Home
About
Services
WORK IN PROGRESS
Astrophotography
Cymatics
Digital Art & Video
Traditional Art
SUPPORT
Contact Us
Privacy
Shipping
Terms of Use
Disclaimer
----------
What needs to be done:
An exact transcription of the data above is required.

Solved exercise:
Home
About
Services
WORK IN PROGRESS
Astrophotography
Cymatics
Digital Art & Video
Traditional Art
SUPPORT
Contact Us
Privacy
Shipping
Terms of Use
Disclaimer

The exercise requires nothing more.